▶ **Objective 1**
List the other teams that the QA Lead names in parentheses in the blog post below about Frozenbyte Quality Assurance.

▶ **Excerpted text**
______________________________

Here’s the official beginning of our “A Day in the Life of…” blog series, starting with an inside look to the life of Frozenbyte Quality Assurance! A while back we gave you the chance to ask questions from our QA Department, and we got quite many good ones. You’ll find some questions and answers at the end of this post, but first I’ll introduce the department a bit.
A normal day at work? Spot five differences between these two pictures.
Up next will be our Design Team – you can post questions to them in the comments! Design is quite a large department that involves multiple different things from game and level design to writing, UI design, technical level work and Focus user testing. You can read more about Design through this link.
QA stands for Quality Assurance. Our QA department is actually one of the biggest departments here at our office. Many of our employees begin their careers here from QA and then move on to other departments, but we also have QA specialists who focus on QA duties and don’t have plans to move to other departments. QA is really important to us and has a strong role to play in developing our games – after all, we want to ensure the players get the best experience possible. QA is a typical starting position and there are often many trainees around as well, but we don’t really view them as “just trainees” but instead treat everyone equally.
It is the QA’s responsibility to ensure the games we make are as bug free as possible and also provide feedback to the development team. QA is all about testing, testing and testing – over and over again. It is important to test things multiple times, as some bugs don’t happen in all instances, and triggering them might require some exceptional conditions. This might sometimes get tedious or even frustrating and it definitely requires a certain mindset.
QA in their natural habitat.
Experience in gaming is an important quality for those seeking to join our QA team and all our QA team members also play a lot of games in their free-time. Playing a lot of games makes it easier to try and think of things you are “not supposed to do” – and then do them, to see if something breaks. This is something that is quite difficult to explain or teach to people with no gaming background, as it requires a certain ‘touch’.
Our QA team also gets to do many varying tasks that have little or nothing to do with testing or developing games. Our QA department handles in-house technical support and takes care of varying little things from changing light bulbs to emptying exercise balls with a hammer, and from helping out our Catering staff to closing outdoor windows for the Support/Community staff because they are too short to reach them (sorry and thank you!) and from filling pools (both inflatable and otherwise) with hundreds or thousands of Splot plushies to imaginative things involving duct tape – the list goes on.
Earlier we gave people the opportunity to ask questions from our QA team about their job. We asked some of these questions from our QA Lead Henri and four QA team members (who chose to remain anonymous). If there’s still something you want to know, you can leave questions in the comments and we’ll see if the QA team has time to answer them. 🙂
What kind of things do you usually do during your workday?
QA Lead: Sometimes I start playing one of our currently developed games, sometimes I have some new toys (Development hardware and such) to play with. Usually I check what code has done yesterday and check their changes. I’m also responsible of all the odd-jobs done here at the office (from cleaning to fixing stuff) so I’m sometimes seen carrying tables around and stuff. As Lead I’m also pretty deeply involved with other teams (Art, Design, Management, Code, Marketing) and some days I might not be seen at my desk much (ok, at all) as I run around the office talking to my co-workers about different projects, schedules or something they need to get done. And of course, when a new game is in it’s first playable state I’ll create a test plan for it, it’s basically a list of ALL the features we have in the game and I also add there some special cases which for example might be “creating physic explosions” in a way that we could do those in our earlier games.

______________________________

▶ **Objective 2**
Print the entries below exactly, starting at their first line and continuing up to and including the line with "genus: Messor".

______________________________

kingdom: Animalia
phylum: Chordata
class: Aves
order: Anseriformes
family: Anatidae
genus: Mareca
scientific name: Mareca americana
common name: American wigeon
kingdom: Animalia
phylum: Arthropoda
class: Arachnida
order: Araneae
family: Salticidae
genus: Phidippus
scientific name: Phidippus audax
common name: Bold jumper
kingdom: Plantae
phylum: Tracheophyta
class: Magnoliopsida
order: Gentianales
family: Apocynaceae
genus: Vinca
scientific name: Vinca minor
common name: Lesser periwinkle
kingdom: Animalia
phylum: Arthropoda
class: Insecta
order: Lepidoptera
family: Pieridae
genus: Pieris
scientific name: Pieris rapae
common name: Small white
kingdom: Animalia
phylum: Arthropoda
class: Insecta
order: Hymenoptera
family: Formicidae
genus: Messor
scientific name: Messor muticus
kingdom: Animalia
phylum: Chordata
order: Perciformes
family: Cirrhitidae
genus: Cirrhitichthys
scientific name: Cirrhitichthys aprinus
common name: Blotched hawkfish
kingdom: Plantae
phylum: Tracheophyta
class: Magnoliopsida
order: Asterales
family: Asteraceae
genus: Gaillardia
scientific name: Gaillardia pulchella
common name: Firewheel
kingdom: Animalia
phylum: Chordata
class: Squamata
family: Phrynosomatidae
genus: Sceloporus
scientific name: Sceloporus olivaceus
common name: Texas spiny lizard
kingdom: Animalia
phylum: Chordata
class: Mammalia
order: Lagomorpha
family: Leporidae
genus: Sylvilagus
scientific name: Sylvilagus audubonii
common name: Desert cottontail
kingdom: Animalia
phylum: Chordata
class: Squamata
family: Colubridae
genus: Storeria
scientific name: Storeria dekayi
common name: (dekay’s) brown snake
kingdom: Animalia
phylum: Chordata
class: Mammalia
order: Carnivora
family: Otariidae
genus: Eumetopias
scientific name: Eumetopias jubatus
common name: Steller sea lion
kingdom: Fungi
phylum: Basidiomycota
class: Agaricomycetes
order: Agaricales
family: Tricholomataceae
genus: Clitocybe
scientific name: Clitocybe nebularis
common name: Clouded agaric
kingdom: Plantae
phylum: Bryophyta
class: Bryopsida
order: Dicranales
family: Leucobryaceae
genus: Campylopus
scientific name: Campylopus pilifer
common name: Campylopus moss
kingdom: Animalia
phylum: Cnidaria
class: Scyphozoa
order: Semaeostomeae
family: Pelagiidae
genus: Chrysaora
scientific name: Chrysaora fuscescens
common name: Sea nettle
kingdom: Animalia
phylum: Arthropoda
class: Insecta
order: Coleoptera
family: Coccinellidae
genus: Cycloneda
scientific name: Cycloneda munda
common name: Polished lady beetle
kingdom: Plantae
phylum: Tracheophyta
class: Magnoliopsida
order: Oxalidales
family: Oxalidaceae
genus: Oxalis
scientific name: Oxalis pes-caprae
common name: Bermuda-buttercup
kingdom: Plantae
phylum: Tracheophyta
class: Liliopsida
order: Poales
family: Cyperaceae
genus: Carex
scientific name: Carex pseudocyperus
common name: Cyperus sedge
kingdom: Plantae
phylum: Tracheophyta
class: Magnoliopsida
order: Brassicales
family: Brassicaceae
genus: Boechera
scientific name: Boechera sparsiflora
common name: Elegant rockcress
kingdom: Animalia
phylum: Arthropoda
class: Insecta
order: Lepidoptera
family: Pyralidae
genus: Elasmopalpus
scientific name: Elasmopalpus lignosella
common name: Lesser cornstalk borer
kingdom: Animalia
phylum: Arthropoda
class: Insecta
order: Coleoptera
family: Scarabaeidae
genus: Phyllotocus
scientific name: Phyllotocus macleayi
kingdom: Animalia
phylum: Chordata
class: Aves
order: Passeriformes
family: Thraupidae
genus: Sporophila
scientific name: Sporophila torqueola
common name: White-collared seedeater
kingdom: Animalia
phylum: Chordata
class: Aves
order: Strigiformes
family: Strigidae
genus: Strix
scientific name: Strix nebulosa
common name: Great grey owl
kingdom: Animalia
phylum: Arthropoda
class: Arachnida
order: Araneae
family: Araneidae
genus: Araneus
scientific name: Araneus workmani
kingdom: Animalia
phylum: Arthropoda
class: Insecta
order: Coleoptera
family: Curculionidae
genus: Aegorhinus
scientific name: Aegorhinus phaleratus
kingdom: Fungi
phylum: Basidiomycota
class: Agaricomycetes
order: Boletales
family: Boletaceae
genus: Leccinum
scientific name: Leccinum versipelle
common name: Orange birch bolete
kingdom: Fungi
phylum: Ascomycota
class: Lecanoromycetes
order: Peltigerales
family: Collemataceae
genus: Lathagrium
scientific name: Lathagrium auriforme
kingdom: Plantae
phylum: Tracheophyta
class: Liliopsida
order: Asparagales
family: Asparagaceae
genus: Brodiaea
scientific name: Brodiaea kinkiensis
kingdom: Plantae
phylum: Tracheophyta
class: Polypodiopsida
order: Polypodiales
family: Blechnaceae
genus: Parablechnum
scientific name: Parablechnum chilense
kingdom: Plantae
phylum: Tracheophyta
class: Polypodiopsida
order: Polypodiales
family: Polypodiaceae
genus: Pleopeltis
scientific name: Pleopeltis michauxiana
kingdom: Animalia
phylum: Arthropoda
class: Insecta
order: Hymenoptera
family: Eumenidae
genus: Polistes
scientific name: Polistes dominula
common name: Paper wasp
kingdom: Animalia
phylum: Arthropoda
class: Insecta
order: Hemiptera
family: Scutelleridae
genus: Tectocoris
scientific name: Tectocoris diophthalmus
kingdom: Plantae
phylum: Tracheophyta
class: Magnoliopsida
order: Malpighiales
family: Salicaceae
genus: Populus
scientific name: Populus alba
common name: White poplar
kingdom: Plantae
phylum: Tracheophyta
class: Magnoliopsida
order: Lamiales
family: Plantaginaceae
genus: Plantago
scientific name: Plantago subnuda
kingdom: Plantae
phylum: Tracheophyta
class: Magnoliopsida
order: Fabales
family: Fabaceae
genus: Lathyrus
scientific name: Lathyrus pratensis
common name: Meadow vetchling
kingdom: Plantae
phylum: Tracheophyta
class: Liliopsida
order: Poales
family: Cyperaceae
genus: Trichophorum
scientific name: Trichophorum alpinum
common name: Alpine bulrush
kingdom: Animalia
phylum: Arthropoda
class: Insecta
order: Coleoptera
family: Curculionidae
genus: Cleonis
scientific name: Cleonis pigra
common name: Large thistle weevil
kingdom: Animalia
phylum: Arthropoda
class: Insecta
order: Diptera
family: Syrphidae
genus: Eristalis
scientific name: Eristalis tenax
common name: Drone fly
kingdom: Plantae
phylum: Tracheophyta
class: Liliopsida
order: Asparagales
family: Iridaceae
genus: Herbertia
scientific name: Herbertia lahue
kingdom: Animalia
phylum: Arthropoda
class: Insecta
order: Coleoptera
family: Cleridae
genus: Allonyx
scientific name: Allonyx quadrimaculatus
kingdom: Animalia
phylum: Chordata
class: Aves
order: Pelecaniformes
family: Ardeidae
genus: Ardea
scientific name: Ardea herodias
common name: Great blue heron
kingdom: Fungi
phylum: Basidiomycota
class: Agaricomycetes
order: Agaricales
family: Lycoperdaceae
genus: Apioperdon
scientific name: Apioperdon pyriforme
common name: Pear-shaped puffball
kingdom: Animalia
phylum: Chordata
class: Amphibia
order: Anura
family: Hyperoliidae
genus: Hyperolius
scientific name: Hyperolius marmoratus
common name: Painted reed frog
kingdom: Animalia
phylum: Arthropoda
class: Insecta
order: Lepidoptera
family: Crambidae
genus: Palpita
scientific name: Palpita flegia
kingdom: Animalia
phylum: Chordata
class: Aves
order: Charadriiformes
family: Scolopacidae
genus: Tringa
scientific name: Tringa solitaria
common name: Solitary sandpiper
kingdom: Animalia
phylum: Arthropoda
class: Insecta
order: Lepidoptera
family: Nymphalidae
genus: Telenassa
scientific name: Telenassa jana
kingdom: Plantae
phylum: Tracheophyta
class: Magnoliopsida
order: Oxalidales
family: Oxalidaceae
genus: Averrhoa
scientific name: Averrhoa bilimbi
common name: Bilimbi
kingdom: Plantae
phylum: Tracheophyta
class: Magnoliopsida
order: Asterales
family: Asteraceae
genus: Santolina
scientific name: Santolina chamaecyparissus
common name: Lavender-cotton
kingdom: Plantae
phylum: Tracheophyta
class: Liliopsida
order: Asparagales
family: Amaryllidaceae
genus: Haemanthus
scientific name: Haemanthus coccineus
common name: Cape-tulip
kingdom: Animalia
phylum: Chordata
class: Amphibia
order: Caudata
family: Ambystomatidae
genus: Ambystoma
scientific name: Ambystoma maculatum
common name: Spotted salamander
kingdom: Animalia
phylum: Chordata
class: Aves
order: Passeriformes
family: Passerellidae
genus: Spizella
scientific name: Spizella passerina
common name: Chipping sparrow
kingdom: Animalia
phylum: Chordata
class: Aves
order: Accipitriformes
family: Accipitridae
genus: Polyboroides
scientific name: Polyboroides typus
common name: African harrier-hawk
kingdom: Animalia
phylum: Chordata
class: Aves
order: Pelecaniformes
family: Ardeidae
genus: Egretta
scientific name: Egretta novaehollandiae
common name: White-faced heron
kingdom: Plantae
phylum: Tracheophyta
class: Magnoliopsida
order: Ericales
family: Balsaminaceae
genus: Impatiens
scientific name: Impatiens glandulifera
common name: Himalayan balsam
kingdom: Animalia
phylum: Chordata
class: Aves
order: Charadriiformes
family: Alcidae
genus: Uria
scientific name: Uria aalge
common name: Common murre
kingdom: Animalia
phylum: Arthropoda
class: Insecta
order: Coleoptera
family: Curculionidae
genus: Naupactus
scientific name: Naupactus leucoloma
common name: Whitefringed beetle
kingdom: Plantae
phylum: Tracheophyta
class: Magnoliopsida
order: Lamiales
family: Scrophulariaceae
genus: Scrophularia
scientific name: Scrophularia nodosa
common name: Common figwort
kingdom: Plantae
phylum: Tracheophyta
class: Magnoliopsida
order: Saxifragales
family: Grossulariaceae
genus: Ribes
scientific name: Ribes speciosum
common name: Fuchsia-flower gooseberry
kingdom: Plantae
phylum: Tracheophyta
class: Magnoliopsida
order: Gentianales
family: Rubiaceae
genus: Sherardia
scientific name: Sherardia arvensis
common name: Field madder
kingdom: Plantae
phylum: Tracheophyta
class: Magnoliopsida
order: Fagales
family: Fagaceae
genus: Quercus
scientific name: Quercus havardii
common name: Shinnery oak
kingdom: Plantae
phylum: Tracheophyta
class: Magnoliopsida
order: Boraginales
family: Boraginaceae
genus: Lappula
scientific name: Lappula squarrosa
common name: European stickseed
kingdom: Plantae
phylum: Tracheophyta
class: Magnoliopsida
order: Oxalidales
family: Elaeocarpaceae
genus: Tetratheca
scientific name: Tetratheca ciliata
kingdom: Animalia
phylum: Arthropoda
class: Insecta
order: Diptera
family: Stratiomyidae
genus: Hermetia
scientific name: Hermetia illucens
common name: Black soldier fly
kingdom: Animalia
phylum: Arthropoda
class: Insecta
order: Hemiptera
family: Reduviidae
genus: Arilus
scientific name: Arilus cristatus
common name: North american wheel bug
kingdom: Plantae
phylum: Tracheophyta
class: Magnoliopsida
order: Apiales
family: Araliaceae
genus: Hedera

______________________________

▶ **Expected output 1**
Art, Design, Management, Code, Marketing

▶ **Expected output 2**
kingdom: Animalia
phylum: Chordata
class: Aves
order: Anseriformes
family: Anatidae
genus: Mareca
scientific name: Mareca americana
common name: American wigeon
kingdom: Animalia
phylum: Arthropoda
class: Arachnida
order: Araneae
family: Salticidae
genus: Phidippus
scientific name: Phidippus audax
common name: Bold jumper
kingdom: Plantae
phylum: Tracheophyta
class: Magnoliopsida
order: Gentianales
family: Apocynaceae
genus: Vinca
scientific name: Vinca minor
common name: Lesser periwinkle
kingdom: Animalia
phylum: Arthropoda
class: Insecta
order: Lepidoptera
family: Pieridae
genus: Pieris
scientific name: Pieris rapae
common name: Small white
kingdom: Animalia
phylum: Arthropoda
class: Insecta
order: Hymenoptera
family: Formicidae
genus: Messor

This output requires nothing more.